# Detailing shop?



## Bigfoot1980 (Oct 18, 2016)

Hi all, 

Does anybody know of any physical shops selling a good range of detailing products in Kent, specifically close to Gravesend? It's okay having everything online but most websites charge around £4.00 delivery which is a lot of you only want to spend around a tenner on a couple of bits. 

Thanks. 

Sent from my SM-G900F using Tapatalk


----------



## Dazzel81 (Apr 20, 2013)

Isn't anything local that I know of, IOClean are Southend way but not sure if you can still pick up from store? but time you pay tolls not really worth it (unless over that way?) 
Polished Bliss is your best bet with FREE delivery on everything or Ultimate Finish think it's a £35 spend with them


----------



## Bigfoot1980 (Oct 18, 2016)

Thanks for that. I know Halfords do the odd bits but sometimes nice to just have a wander round and buy a few bits and pieces. Ultimate Finish are based not too far away but don't have a shop, only the detailing business. 

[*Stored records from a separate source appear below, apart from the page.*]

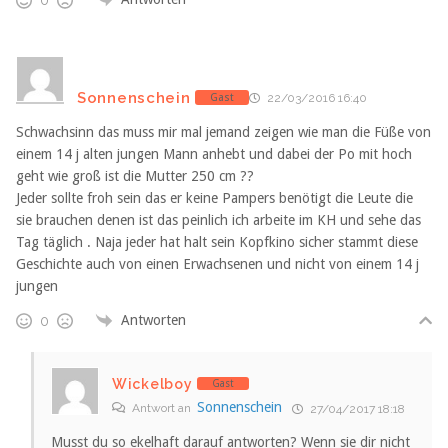
0
Sonnenschein
Gast
22/03/2016 16:40
Schwachsinn das muss mir mal jemand zeigen wie man die Füße von
einem 14 j alten jungen Mann anhebt und dabei der Po mit hoch
geht wie groß ist die Mutter 250 cm ??
Jeder sollte froh sein das er keine Pampers benötigt die Leute die
sie brauchen denen ist das peinlich ich arbeite im KH und sehe das
Tag täglich . Naja jeder hat halt sein Kopfkino sicher stammt diese
Geschichte auch von einen Erwachsenen und nicht von einem 14 j
jungen
Antworten
0
Wickelboy
Gast
Sonnenschein
Antwort an
27/04/2017 18:18
Musst du so ekelhaft darauf antworten? Wenn sie dir nicht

Sent from my SM-G900F using Tapatalk


----------



## TheMattFinish (Jul 17, 2011)

There isnt anything close to use as im only in sittingbourne, though your about an hours drive from clean and shiny in aldershot which i generally either order from or take a journey to



Bigfoot1980 said:


> Hi all,
> 
> Does anybody know of any physical shops selling a good range of detailing products in Kent, specifically close to Gravesend? It's okay having everything online but most websites charge around £4.00 delivery which is a lot of you only want to spend around a tenner on a couple of bits.
> 
> ...


----------